Structure Calculation

Backbone torsion angle restraints were obtained from chemical shift data using the TALOS+ algorithm (43). NOE-based distance restraints from 3D ¹⁵N-NOESY-HSQC and ¹³C-NOESY HSQC spectra were assigned automatically by CYANA (44, 45), which was also used for the structure calculations by torsion angle dynamics (46). The final structure calculations included 2852 distance restraints and 162 backbone torsion angle restraints (Table 1). 100 conformers were computed using 10000 torsion angle dynamics steps. The 20 conformers with the lowest target function values were subjected to restrained energy refinement with the program OPALP (47) using the AMBER force field (48). The quality of the structures was checked by PROCHECK (49) and WHATCHECK (50).

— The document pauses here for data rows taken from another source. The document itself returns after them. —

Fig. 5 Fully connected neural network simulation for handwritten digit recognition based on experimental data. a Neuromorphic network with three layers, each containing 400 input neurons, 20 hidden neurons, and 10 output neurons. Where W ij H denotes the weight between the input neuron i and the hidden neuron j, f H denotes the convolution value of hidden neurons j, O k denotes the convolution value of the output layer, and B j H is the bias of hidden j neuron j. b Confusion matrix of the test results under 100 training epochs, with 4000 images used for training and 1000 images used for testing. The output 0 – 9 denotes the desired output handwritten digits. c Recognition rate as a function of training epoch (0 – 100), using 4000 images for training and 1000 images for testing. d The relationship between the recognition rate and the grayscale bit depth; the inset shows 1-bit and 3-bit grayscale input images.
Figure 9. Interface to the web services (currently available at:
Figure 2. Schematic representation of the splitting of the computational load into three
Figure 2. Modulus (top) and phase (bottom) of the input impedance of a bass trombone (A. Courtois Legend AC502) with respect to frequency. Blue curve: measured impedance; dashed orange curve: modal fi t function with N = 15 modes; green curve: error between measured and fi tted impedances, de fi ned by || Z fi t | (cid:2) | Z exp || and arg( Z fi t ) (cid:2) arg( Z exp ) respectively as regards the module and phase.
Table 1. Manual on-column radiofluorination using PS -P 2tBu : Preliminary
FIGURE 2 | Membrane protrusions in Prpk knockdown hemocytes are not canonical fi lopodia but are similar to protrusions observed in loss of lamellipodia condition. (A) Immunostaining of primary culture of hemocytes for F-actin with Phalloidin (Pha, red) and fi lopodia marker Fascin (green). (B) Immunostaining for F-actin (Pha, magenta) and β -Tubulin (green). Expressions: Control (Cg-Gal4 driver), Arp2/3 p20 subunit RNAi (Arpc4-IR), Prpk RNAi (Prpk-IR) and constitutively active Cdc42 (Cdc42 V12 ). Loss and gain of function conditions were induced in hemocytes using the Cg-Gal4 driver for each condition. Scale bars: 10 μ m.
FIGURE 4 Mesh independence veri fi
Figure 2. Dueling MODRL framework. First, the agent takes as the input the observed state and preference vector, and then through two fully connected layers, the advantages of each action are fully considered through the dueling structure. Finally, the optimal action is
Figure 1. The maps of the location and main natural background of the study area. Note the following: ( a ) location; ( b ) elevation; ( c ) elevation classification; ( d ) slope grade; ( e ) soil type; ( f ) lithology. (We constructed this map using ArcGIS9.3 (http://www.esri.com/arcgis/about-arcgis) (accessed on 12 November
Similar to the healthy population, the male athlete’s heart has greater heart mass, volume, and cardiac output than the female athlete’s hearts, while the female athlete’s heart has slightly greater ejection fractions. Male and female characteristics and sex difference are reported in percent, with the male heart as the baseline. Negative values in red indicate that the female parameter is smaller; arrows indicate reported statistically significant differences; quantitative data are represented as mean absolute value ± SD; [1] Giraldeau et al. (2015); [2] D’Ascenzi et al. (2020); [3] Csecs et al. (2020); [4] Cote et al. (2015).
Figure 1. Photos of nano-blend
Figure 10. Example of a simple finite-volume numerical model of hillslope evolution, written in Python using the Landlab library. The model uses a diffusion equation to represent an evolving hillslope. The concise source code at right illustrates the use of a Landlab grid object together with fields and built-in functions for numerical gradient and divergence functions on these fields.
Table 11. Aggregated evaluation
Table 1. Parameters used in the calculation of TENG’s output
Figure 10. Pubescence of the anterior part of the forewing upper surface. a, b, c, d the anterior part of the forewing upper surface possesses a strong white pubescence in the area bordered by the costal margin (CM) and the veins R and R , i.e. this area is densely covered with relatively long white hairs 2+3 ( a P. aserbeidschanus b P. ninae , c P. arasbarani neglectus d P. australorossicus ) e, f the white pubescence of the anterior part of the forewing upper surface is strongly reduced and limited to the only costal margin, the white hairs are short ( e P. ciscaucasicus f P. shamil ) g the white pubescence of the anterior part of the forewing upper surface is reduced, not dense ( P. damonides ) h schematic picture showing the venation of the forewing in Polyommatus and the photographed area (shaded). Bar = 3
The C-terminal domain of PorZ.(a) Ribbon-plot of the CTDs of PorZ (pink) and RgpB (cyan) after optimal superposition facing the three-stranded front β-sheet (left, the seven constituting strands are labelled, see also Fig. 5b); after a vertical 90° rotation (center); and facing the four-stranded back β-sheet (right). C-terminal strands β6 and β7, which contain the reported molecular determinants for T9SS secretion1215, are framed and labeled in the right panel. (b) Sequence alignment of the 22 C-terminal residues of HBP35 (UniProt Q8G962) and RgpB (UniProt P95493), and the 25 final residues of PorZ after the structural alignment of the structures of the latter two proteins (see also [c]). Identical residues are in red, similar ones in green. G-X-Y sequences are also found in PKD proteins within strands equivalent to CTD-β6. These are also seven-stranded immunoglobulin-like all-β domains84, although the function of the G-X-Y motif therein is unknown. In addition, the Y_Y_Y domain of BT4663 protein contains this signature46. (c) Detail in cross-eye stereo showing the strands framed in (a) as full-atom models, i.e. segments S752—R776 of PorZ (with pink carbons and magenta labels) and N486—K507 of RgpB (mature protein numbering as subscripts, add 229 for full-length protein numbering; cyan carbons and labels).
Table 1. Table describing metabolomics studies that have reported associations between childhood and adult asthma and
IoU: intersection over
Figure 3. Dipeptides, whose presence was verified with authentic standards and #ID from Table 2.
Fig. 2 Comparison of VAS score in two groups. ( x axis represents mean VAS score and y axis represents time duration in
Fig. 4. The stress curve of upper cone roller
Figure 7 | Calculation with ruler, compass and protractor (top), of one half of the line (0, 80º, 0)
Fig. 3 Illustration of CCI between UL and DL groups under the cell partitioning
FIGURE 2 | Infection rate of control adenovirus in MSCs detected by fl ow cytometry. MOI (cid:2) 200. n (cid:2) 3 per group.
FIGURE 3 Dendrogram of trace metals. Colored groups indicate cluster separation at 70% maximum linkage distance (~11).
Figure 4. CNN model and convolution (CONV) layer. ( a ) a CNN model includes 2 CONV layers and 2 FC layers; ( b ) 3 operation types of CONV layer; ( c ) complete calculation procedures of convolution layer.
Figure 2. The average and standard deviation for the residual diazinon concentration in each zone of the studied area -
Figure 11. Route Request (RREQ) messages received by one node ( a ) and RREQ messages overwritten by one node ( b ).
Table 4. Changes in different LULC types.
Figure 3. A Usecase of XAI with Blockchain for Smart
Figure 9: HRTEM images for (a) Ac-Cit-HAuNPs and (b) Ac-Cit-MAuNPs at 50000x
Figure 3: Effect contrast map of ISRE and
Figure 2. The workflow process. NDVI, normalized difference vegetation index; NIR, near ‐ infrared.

Structure calculations with HMG

A model of HMG was created using the online version of the program CORINA for 3D structure generation (http://www.molecular-networks.com/online_demos/corina_demo). HMG was attached covalently to the Ser1989 residue. For the structure calculation with CYANA (51), a residue consisting of a serine backbone connected to the HMG cofactor was added to the standard residue library and the dataset was complemented with additional NOE information for the cofactor. The resulting structures were subjected to restrained energy minimization using OPALp (47). The necessary partial charges for HMG-serine were calculated using the PRODRG server (52).